Restate each of the lines below word for word and drop every picture.
SUPPLIED INFORMATION section start
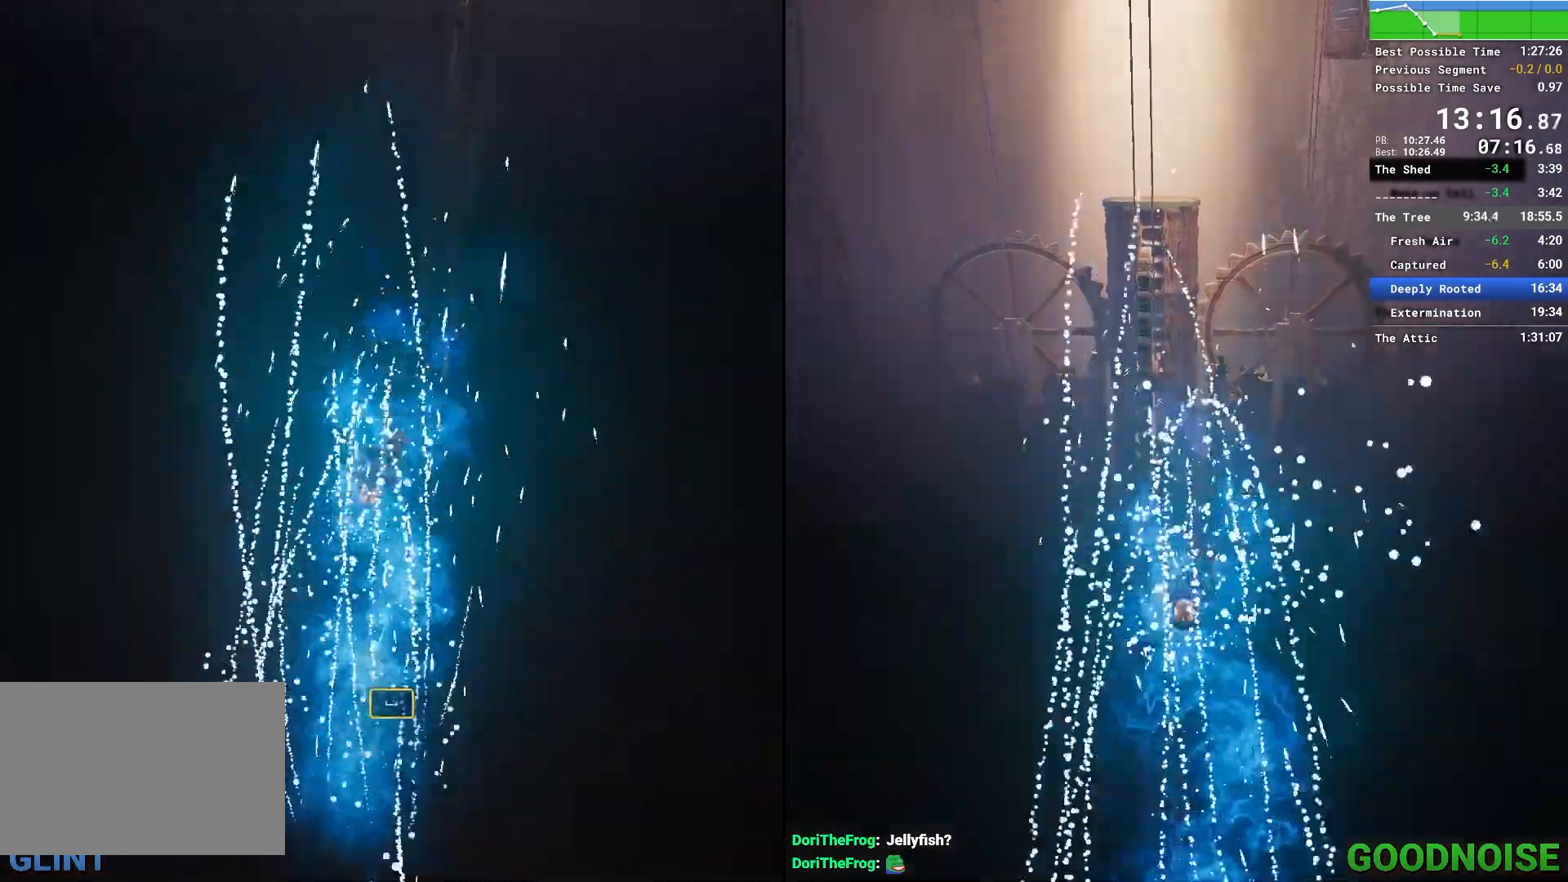
{"keys": [], "mouse": [], "events": []}
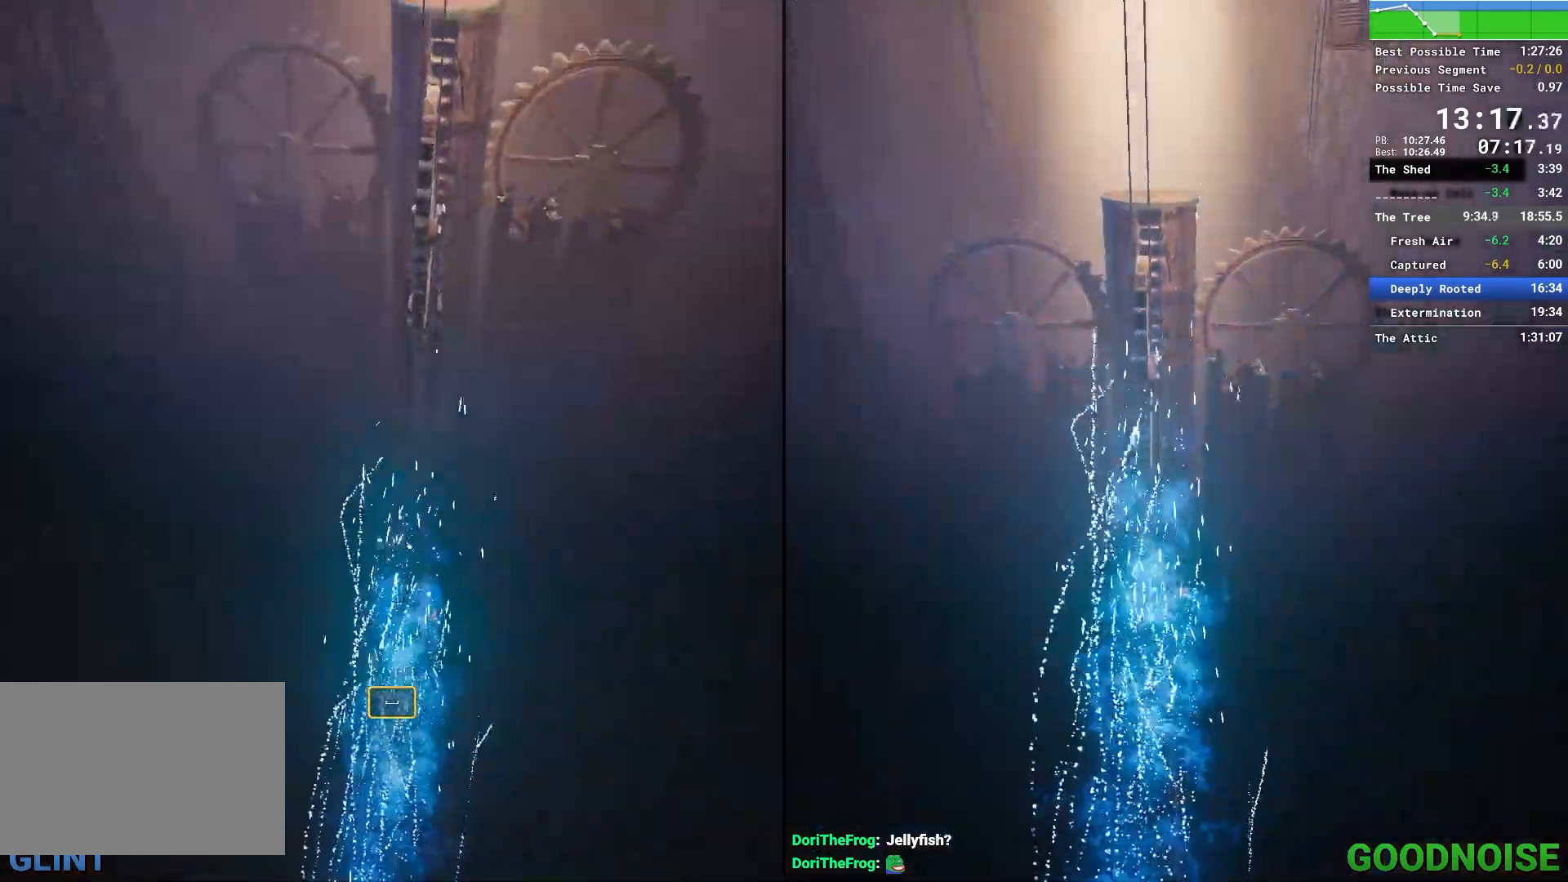
{"keys": [], "mouse": [], "events": []}
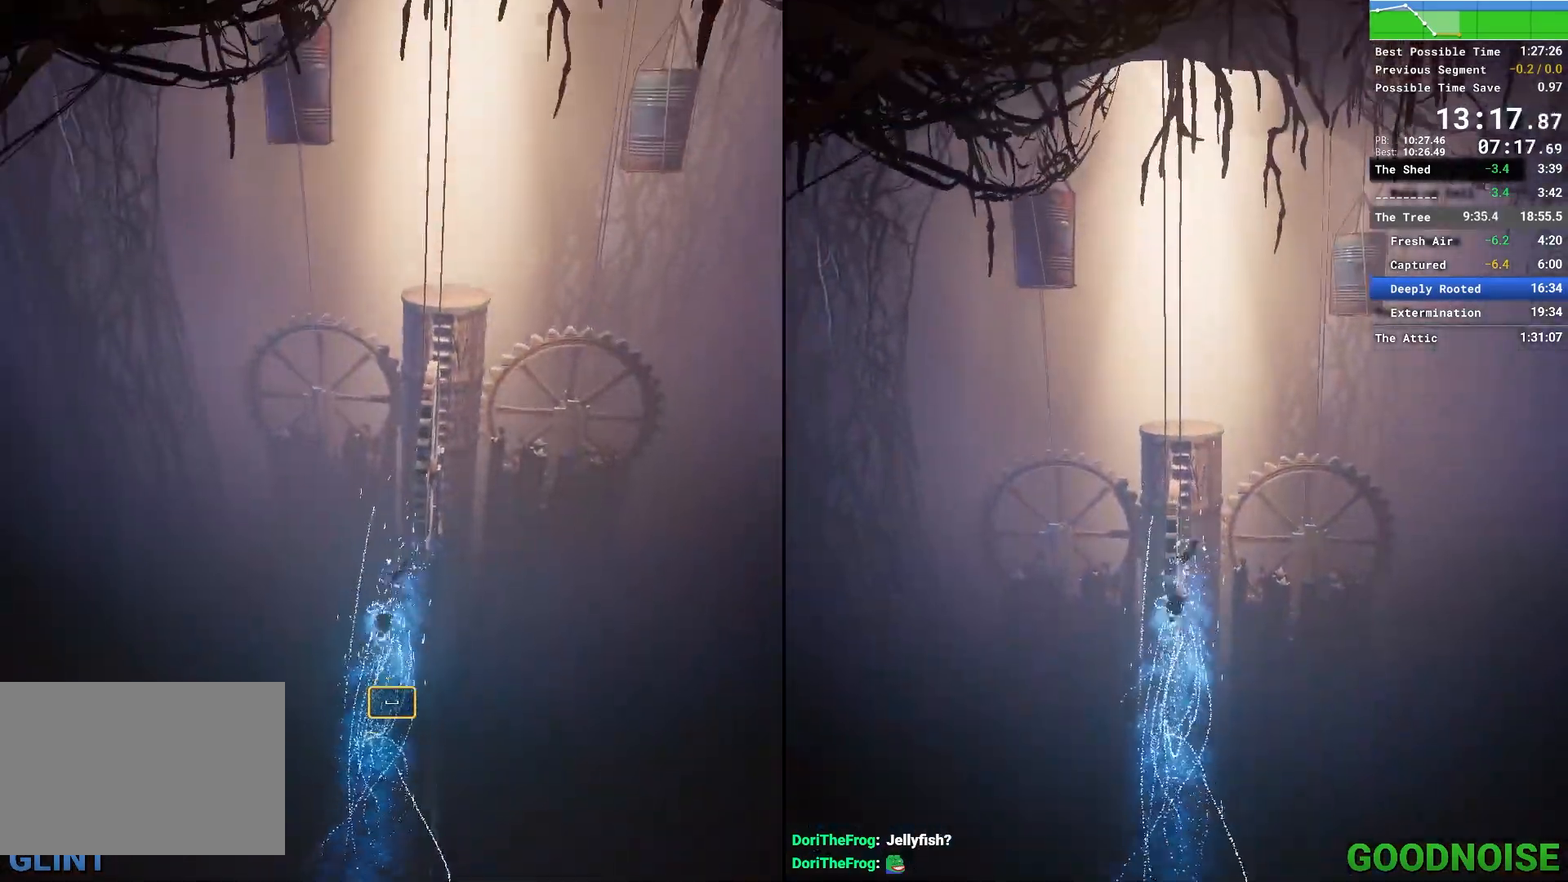
{"keys": [], "mouse": [], "events": []}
SUPPLIED INFORMATION section end
**RESULT:**
{"keys": [], "mouse": [], "events": []}
{"keys": [], "mouse": [], "events": []}
{"keys": [], "mouse": [], "events": []}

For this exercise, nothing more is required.